Work request
Express each line of the listing below as a row of a Markdown table with the columns Row and Line, numbering the rows in order and leaving out blank lines.

Stored items
══════════

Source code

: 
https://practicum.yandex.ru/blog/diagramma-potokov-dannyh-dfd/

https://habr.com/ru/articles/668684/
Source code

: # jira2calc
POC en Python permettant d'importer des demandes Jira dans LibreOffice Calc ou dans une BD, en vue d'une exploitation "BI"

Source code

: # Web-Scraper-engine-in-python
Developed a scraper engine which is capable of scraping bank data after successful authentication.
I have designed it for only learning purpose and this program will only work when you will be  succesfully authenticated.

══════════

Exercise result
| Row | Line |
|---|---|
| 1 | Source code |
| 2 | :  |
| 3 | https://practicum.yandex.ru/blog/diagramma-potokov-dannyh-dfd/ |
| 4 | https://habr.com/ru/articles/668684/ |
| 5 | Source code |
| 6 | : # jira2calc |
| 7 | POC en Python permettant d'importer des demandes Jira dans LibreOffice Calc ou dans une BD, en vue d'une exploitation "BI" |
| 8 | Source code |
| 9 | : # Web-Scraper-engine-in-python |
| 10 | Developed a scraper engine which is capable of scraping bank data after successful authentication. |
| 11 | I have designed it for only learning purpose and this program will only work when you will be  succesfully authenticated. |